Notice though, that the passage doesn’t say “Paul convinced her.” Rather, it says “The Lord opened her heart to listen eagerly to what was said to Paul.” Just as God opened Paul’s eyes, just as God reaches for the heart of each of us, Lydia’s heart was opened, and her life was changed.
And here’s one more thing we should keep in mind about Lydia - and about the widow Dorcas, whose story was told a few weeks ago. It is likely that, not only were they widows, but that they also childless - or at least, son-less. Whether they had outlived their sons and grandsons or had never had any isn’t known. But scholars suggest that, if they had sons, they would not have been in charge of their households. If there was a son, he would have been head of household. Lydia could not have extended this invitation - she wouldn’t have been known as a merchant in her own right. Lydia, while not a mother, became the founder of a church in the city of Philippi - the mother of the Christian community there.
We speak of the church fathers, yet the book of Acts makes it clear to us that there were also mothers of the church, women like Lydia and Dorcas, who were financially able to care for others, independent so they could offer the use of their homes as places of worship, as places where those in need could be cared for.

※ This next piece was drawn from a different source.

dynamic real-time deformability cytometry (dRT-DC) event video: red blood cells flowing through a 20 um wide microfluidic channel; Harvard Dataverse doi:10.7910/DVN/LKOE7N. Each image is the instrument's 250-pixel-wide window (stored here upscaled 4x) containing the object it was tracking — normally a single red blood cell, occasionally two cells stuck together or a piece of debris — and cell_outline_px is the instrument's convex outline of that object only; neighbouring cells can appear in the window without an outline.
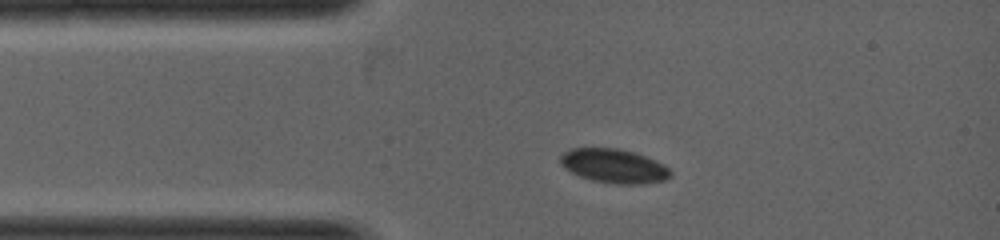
{"species": "common noctule bat (a hibernating species)", "species_latin": "Nyctalus noctula", "temperature_condition": "warm", "stored_images_in_passage": 8, "camera_frame_rate_fps": 5000, "um_per_image_px": 0.085, "animal": {"sex": "female", "body_mass_g": 19.0, "forearm_length_mm": 53.3}, "frame": {"image": 1, "passage_image": 1, "time_ms": 0.0, "image_size_px": [1000, 240], "cell_outline_px": [[672, 176], [664, 180], [644, 184], [616, 184], [592, 180], [580, 176], [564, 168], [560, 164], [560, 156], [568, 148], [616, 148], [636, 152], [656, 160], [664, 164], [672, 172]], "centroid_in_image_um": [52.2, 14.1], "position_along_channel_um": 32.8, "area_um2": 22.08}}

Women who could extend the hospitality of their homes to traveling preachers like Paul and Luke without seeking permission, or worrying about what the neighbors would say. Women who had embraced the message Paul brought to them, who accepted the radical message of God’s love and forgiveness, entered the water of baptism, and emerged changed forever. Indeed, what is there to fear from the neighbors when we know that God accepts us - that these acts of love, compassion and radical hospitality are pleasing to God.

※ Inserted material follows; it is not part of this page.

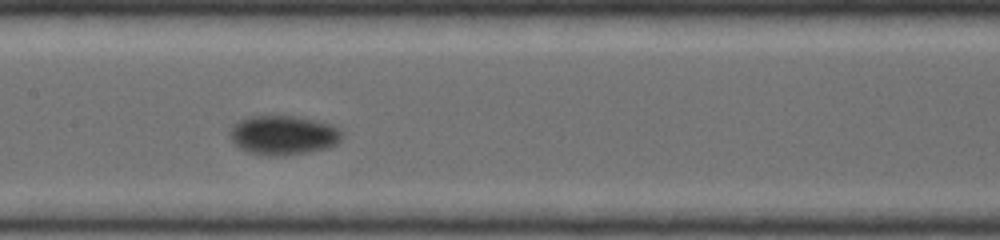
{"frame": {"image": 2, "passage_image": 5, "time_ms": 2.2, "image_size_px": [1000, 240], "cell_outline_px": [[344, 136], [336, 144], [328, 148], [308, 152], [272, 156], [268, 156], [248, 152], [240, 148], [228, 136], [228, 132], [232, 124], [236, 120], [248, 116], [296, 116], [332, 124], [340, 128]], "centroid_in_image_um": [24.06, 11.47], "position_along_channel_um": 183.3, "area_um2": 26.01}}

The gospel reading tells us Jesus said, “If anyone loves me, they will obey me. Then my Father will love them, and we will come to them and live in them.” The Spirit of God comes upon us when we love our Savior, and loving, obey the teachings we have received. When we love, and are open to God, the Spirit of God brings us the gifts of love, joy, and peace - the greatest of all the gifts we can receive. Let us give thanks today for the mothers of our church, and for these gifts of the Spirit, so freely given.